When a scientific expedition deep in the Amazonian jungle discovers evidence of a hitherto undiscovered creature fossilised in the rocks, Expedition leader Dr Carl Maia (Antonio Moreno) leaves his assistants to guard the discovery while he goes to recruit more help to study the find. Having convinced his colleagues to mount an expedition, Dr Maia returns to find the camp destroyed and his assistants killed. The expedition continues its investigations, heading to the nearby Black Lagoon, where they are shocked to discover the species which left the fossil is still very much alive.

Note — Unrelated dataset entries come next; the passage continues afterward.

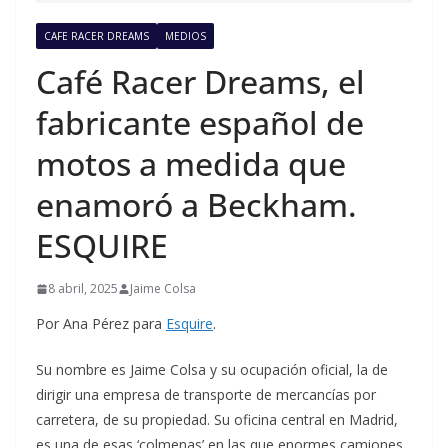
CAFE RACER DREAMS
MEDIOS
Café Racer Dreams, el
fabricante español de
motos a medida que
enamoró a Beckham.
ESQUIRE
8 abril, 2025
Jaime Colsa
Por Ana Pérez para
Esquire
.
Su nombre es Jaime Colsa y su ocupación oficial, la de
dirigir una empresa de transporte de mercancías por
carretera, de su propiedad. Su oficina central en Madrid,
es una de esas ‘colmenas’ en las que enormes camiones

Loosely based on a tale as old as time, that of “Beauty And The Beast”, there’s an element of latent racism at play in “Creature From The Black Lagoon” as there was in many of the ‘invasion’ sci-fi fantasies of the 1950s. Yes, the peril of the red menace was foremost in people’s minds but it’s hard to ignore the subtext of the underlying fear of the exotic foreign newcomers stealing away ‘our’ women. It’s why the image of the alien/ monster/ creature carrying away the leading lady is so iconic. It’s not the primary or even secondary allegorical driver at play in the movie but it lurks in the film’s psychological depths nonetheless.
The movie is primarily concerned with the idea of science and scientific exploration pushing too far, too fast and recklessly endangering humanity in its rush to discovery, an understandable dread in this newly forged post-nuclear age. The film opens with an awkward introductory lecture which tries to balance elements of creationism with geological evidence and evolutionary theory in a way which would sadly probably elicit more protests and complaints today than it may have down at the time. There’s also a strong environmental theme at play, as the scientists’ contempt for nature and ecology in pursuit of their goal and willingness to intrude into and indiscriminately pollute undisturbed ecosystems makes you sympathise with the creature.
Lonely and misunderstood, there are elements of the Gill-Man’s psyche that owe a debt to “Frankenstein” but it’s in his design and performance that he really carves out his own identity. The creature design is fantastic and, although it was tweaked in the sequels that followed, the original is by far the best. The inspired Gill-Man design was the work of Disney animator Millicent Patrick, although credit would be given to Bud Westmore for over fifty years. Although the ‘star’ of only three movies, the Gill-Man was so popular and memorable that he may be the most merchandised of all the Universal monsters.
Two actors performed the Gill-Man role: Ben Chapman for the above water scenes and Ricou Browning (who would go on to direct the underwater scenes in “Thunderball”) played the creature in all the underwater sequences. Like “The Invisible Man”, “Creature From The Black Lagoon” is a technical marvel. Filmed in 3D, which presented technical challenges of its own, it’s the underwater scenes which impress the most. The attention to detail is astonishing. The creature never emits bubbles to betray the diver within, meaning the actor had to hold his breath for up to four minutes at a time to get the desired shots, all the while swimming in a tank with real barracuda, moray eels and snapping turtles.
Directed by Jack Arnold, fresh from his success with “It Came From Outer Space”, Universal’s first 3D movie, there’s a vibrant, bright energy to the film, counterpointing and even heightening the horror elements of the story. Films like “Predator” can trace their ancestral roots to the creature design and even modern blockbuster masterpieces like “Jaws” owe something to the first film to really exploit the terror of that chilling feeling of something brushing past your foot as you swim in a lake or stream and what might be lurking just below the surface of the water. The Gill-Man was a new kind of monster for a new age of fearful film fun. We had trespassed into his world and he didn’t need the cover of darkness to pursue us into ours.